The prospect of normalized Israeli relations with the UAE and Bahrain is a rare bright spot in the region. But it’s important to be clear about what it’s not: It’s not the beginning of a new Middle East where the rest of the Arab League gets in line to make peace with Israel. And it isn’t a sign that the region will become less troublesome for the United States — particularly as long as the Iran issue is still unresolved.
No other Arab states have followed the Abraham Accords; Saudi Arabia would be a big prize, but that seems virtually impossible absent serious progress on the Palestinian issue. And the prospect of another serious conflict between Israel and the Palestinians is all too real. Meanwhile, Lebanon, Libya, Yemen and Syria are in various stages of state failure. And Iran and its proxies continue to exert outsize influence.
Indeed, Iran is the only issue that could still draw the U.S. back into the region in a big way. The U.S. is certainly retrenching from the Middle East. But it’s been a reality for years that the U.S. is explicitly committed to preventing Iran from acquiring nuclear weapons; the implication is surely that it would use force if necessary. Clearly, this would pull the U.S. back into the region in a major way. In short, for the foreseeable future, Iran will remain a challenge. Biden’s current conundrum is that negotiations seem unable to address Iran’s growing nuclear program— but a military option might produce a cure much worse than the disease.

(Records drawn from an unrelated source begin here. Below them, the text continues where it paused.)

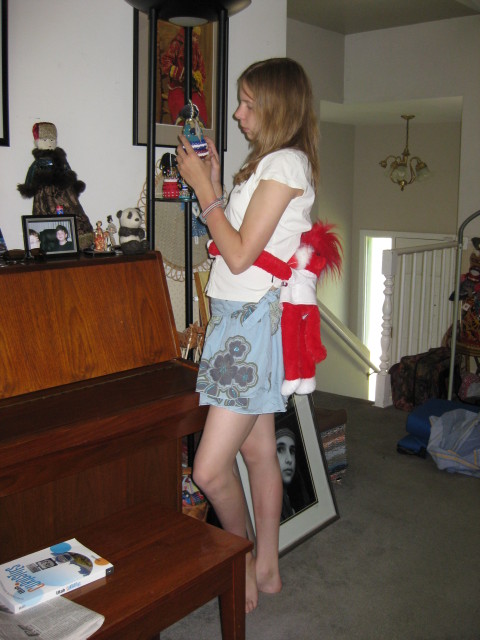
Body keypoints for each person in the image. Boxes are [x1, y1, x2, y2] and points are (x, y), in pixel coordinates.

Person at [175, 57, 320, 613]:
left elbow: (236, 255)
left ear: (276, 106)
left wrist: (202, 190)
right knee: (259, 452)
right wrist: (213, 181)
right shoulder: (272, 163)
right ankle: (268, 567)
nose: (237, 113)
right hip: (240, 319)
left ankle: (238, 560)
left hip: (248, 325)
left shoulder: (285, 163)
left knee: (208, 469)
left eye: (248, 102)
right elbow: (244, 243)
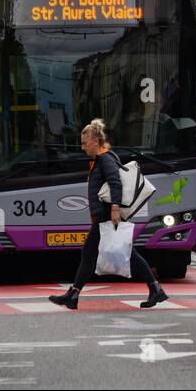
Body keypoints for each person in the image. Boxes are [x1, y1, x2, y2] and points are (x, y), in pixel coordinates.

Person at [49, 118, 167, 310]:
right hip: (104, 213)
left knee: (91, 252)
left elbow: (115, 183)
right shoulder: (102, 158)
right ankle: (155, 289)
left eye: (85, 143)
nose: (82, 147)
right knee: (114, 252)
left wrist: (114, 209)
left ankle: (73, 294)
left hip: (107, 213)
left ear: (95, 141)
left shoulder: (105, 159)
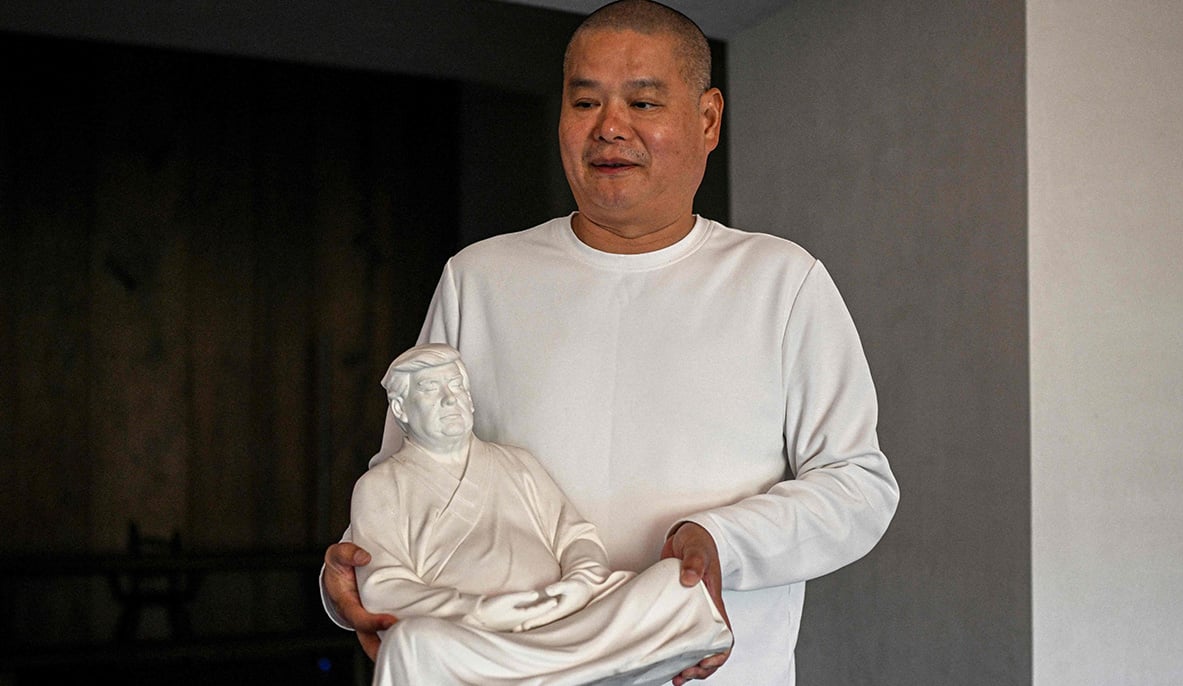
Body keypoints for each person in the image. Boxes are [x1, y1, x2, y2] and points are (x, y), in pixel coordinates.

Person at [322, 1, 899, 684]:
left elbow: (859, 488)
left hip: (703, 668)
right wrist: (356, 577)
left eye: (644, 102)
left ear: (708, 119)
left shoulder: (781, 281)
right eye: (585, 102)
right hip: (511, 656)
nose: (610, 129)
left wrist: (719, 542)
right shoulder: (481, 278)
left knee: (670, 604)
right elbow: (405, 474)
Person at [352, 343, 730, 685]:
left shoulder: (516, 463)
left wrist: (580, 582)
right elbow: (384, 586)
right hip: (478, 636)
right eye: (432, 390)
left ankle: (574, 669)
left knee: (675, 584)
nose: (451, 399)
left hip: (567, 617)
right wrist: (481, 610)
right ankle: (588, 672)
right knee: (412, 644)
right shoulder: (380, 486)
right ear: (400, 408)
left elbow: (575, 537)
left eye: (457, 387)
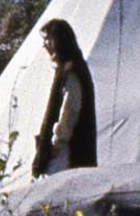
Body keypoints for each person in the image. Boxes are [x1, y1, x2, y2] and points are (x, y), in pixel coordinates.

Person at [30, 18, 96, 177]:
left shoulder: (72, 71)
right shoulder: (68, 69)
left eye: (47, 39)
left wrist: (57, 142)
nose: (45, 45)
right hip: (65, 150)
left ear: (57, 40)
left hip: (68, 152)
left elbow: (70, 109)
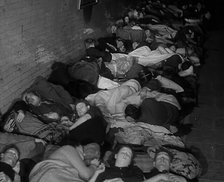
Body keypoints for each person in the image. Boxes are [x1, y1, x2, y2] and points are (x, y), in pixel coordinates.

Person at [29, 144, 102, 182]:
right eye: (83, 149)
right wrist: (94, 165)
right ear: (78, 146)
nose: (84, 154)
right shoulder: (68, 149)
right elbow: (86, 174)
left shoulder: (70, 164)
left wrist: (96, 172)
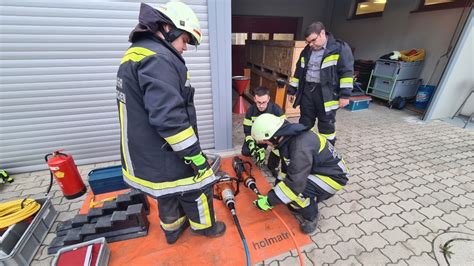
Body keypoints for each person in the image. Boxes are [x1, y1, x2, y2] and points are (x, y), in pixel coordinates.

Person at [115, 1, 225, 245]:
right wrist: (195, 156)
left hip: (149, 152)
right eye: (185, 40)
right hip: (166, 150)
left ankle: (172, 230)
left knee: (166, 191)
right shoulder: (160, 59)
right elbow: (169, 118)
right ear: (167, 28)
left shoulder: (136, 53)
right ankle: (206, 227)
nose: (184, 48)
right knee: (199, 185)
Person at [251, 114, 350, 234]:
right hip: (322, 170)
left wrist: (269, 201)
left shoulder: (300, 147)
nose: (267, 144)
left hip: (334, 177)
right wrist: (275, 190)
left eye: (266, 141)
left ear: (274, 136)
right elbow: (287, 169)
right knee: (288, 194)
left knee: (297, 193)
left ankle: (312, 216)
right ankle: (320, 194)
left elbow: (295, 185)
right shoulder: (287, 138)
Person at [287, 22, 354, 145]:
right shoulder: (307, 51)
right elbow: (298, 72)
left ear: (322, 33)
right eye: (308, 42)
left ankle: (328, 151)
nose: (311, 45)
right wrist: (292, 90)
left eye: (313, 40)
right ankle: (306, 146)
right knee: (305, 121)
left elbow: (346, 72)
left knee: (326, 123)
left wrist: (345, 95)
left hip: (327, 93)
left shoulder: (339, 48)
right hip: (307, 91)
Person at [242, 86, 285, 176]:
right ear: (254, 99)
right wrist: (252, 145)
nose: (261, 105)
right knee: (246, 151)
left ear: (268, 98)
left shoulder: (277, 110)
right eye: (258, 102)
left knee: (281, 146)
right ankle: (258, 151)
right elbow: (247, 130)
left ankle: (273, 166)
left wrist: (271, 142)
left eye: (264, 102)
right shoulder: (250, 111)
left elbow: (284, 129)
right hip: (256, 137)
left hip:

The Biden administration has relegated the Middle East to a secondary place in the hierarchy of U.S. interests. And that’s understandable. Tragic experiences in Afghanistan and Iraq, growing U.S. energy independence and the limits of U.S. power to fix the region’s problems have made it a place where American diplomacy goes to die rather than one of diplomatic opportunity. But history has demonstrated that it’s also a place that can’t be ignored. America may well want to be finished with this broken, angry and dysfunctional region. The question, as always, is whether the Middle East is finished with America.